#### AVAILABLE DATA

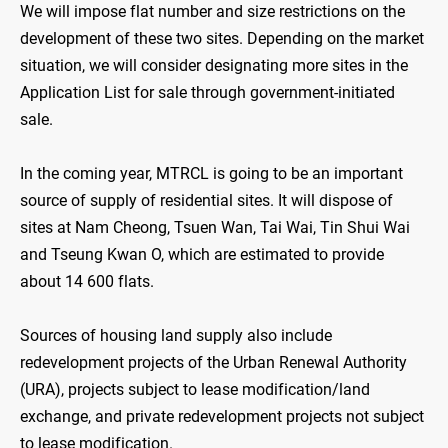
We will impose flat number and size restrictions on the
development of these two sites. Depending on the market
situation, we will consider designating more sites in the
Application List for sale through government-initiated
sale.
In the coming year, MTRCL is going to be an important
source of supply of residential sites. It will dispose of
sites at Nam Cheong, Tsuen Wan, Tai Wai, Tin Shui Wai
and Tseung Kwan O, which are estimated to provide
about 14 600 flats.
Sources of housing land supply also include
redevelopment projects of the Urban Renewal Authority
(URA), projects subject to lease modification/land
exchange, and private redevelopment projects not subject
to lease modification.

#### PROBLEM REQUIREMENTS
Print each record exactly as it stands, omitting the pictures.

#### ANSWER SECTION
We will impose flat number and size restrictions on the
development of these two sites. Depending on the market
situation, we will consider designating more sites in the
Application List for sale through government-initiated
sale.
In the coming year, MTRCL is going to be an important
source of supply of residential sites. It will dispose of
sites at Nam Cheong, Tsuen Wan, Tai Wai, Tin Shui Wai
and Tseung Kwan O, which are estimated to provide
about 14 600 flats.
Sources of housing land supply also include
redevelopment projects of the Urban Renewal Authority
(URA), projects subject to lease modification/land
exchange, and private redevelopment projects not subject
to lease modification.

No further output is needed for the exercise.